=== What you will do ===
Among the entries below, only the lines from the one with "left_click(235, 285)" through the one with "left_click(379, 215)" are to be retyped, exactly and without pictures.

=== Records to use ===
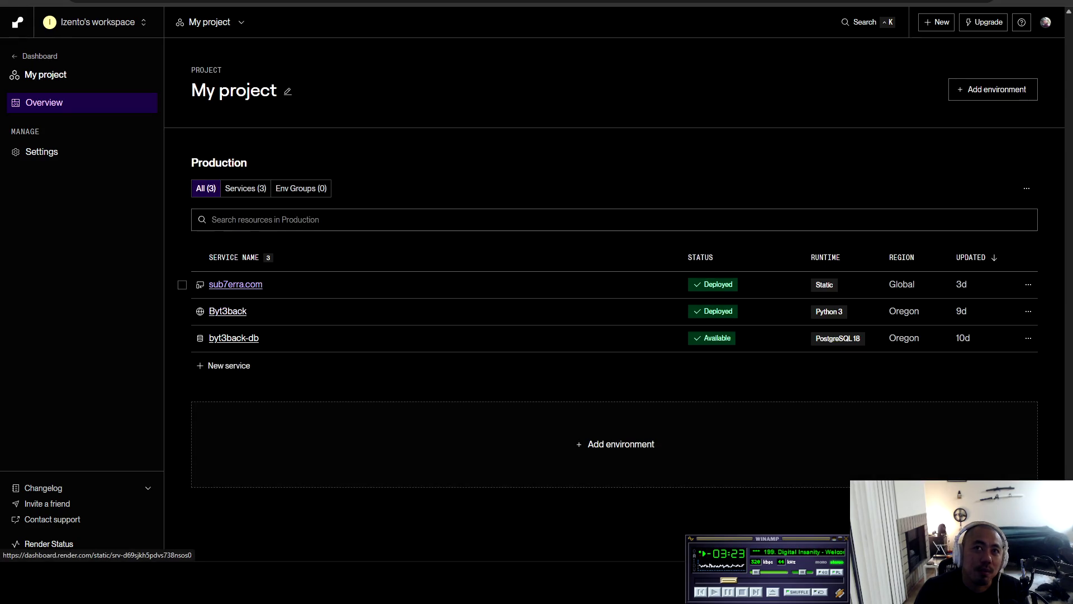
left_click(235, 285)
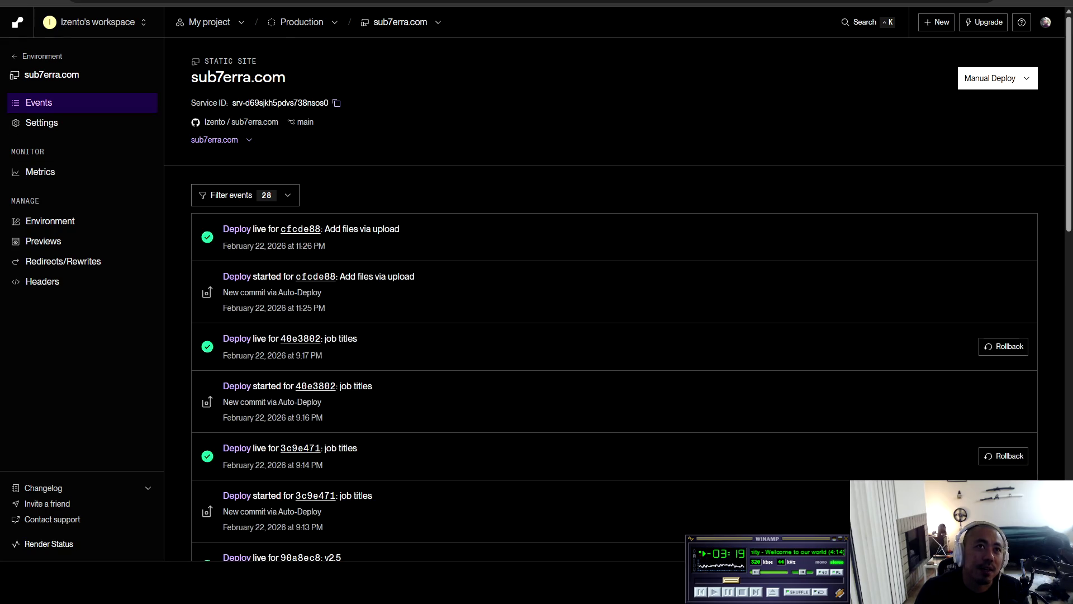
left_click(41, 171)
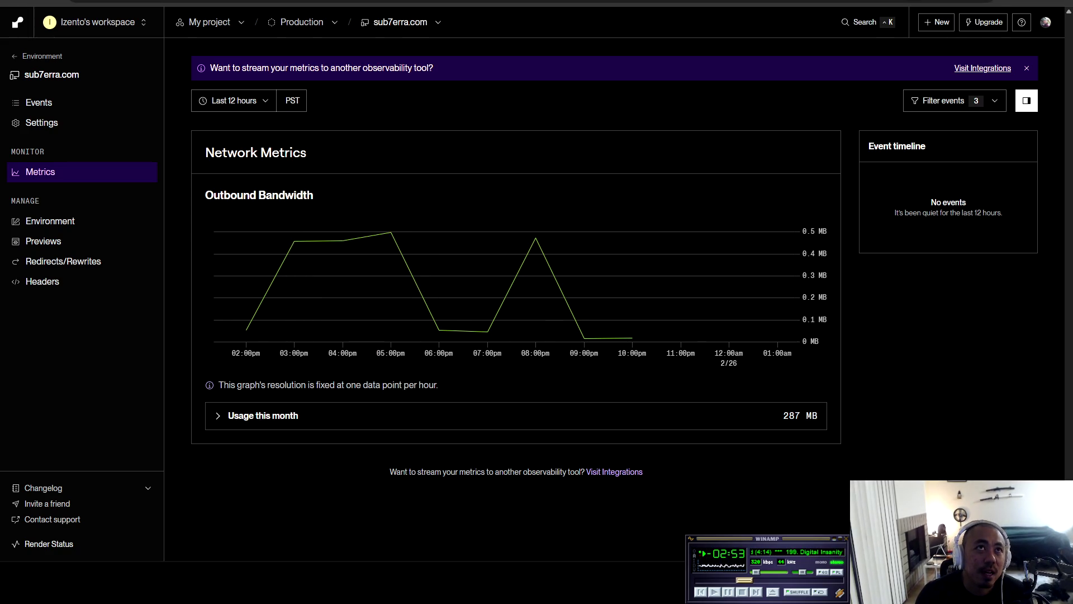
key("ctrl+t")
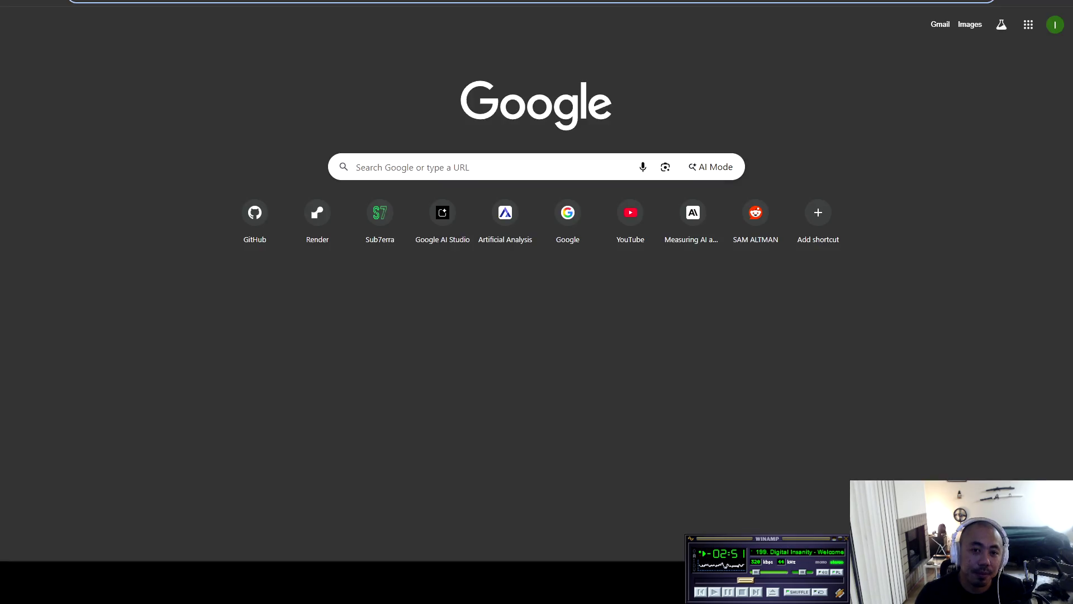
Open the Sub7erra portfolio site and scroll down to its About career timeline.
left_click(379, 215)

--

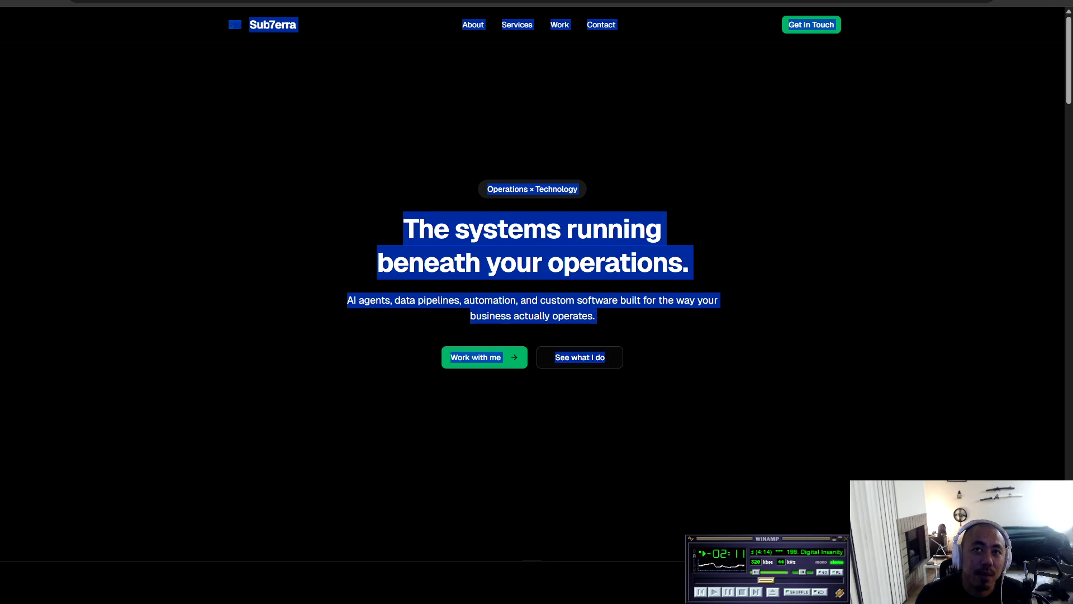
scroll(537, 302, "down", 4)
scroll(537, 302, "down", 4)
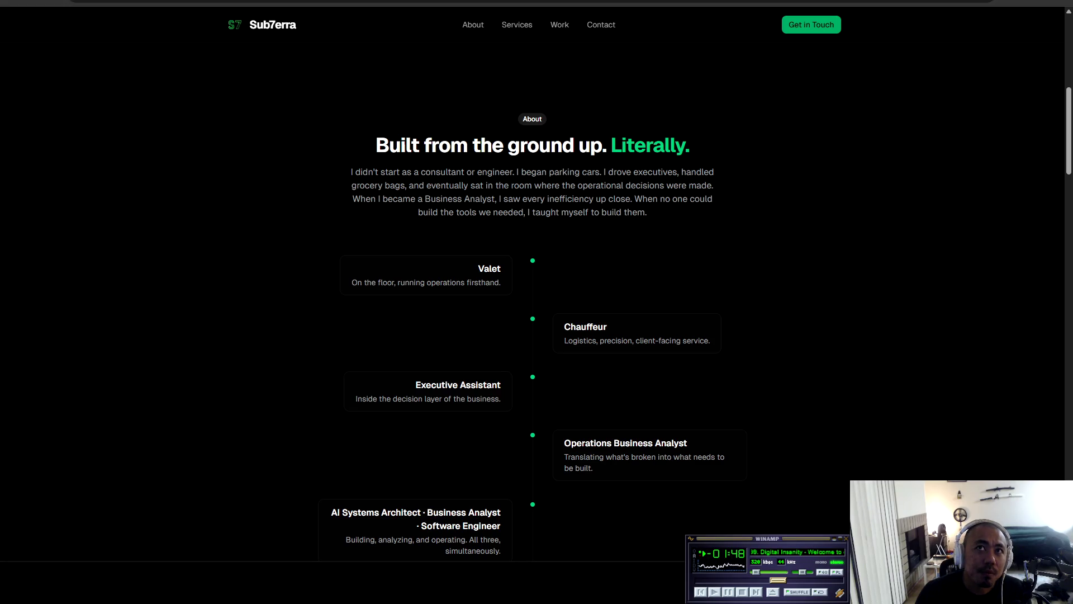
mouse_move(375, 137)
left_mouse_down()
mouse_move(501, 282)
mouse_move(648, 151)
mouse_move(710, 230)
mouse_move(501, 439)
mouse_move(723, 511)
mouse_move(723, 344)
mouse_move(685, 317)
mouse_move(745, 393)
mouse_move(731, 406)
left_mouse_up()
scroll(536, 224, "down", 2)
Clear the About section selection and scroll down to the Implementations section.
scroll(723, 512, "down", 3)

--

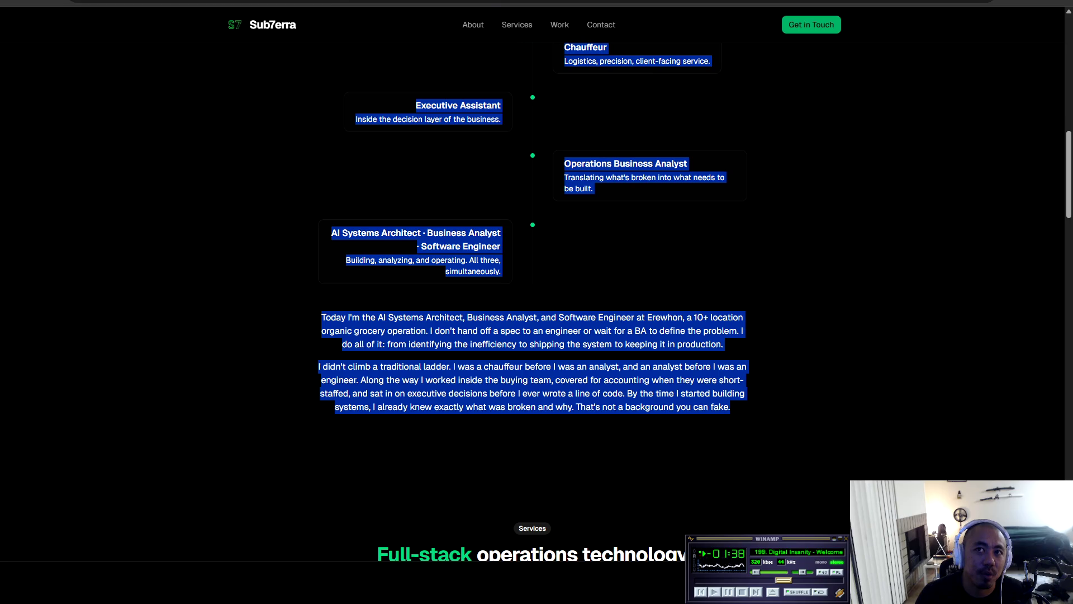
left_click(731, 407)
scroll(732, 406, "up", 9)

=== Exercise output ===
left_click(235, 285)
left_click(41, 171)
key("ctrl+t")
Open the Sub7erra portfolio site and scroll down to its About career timeline.
left_click(379, 215)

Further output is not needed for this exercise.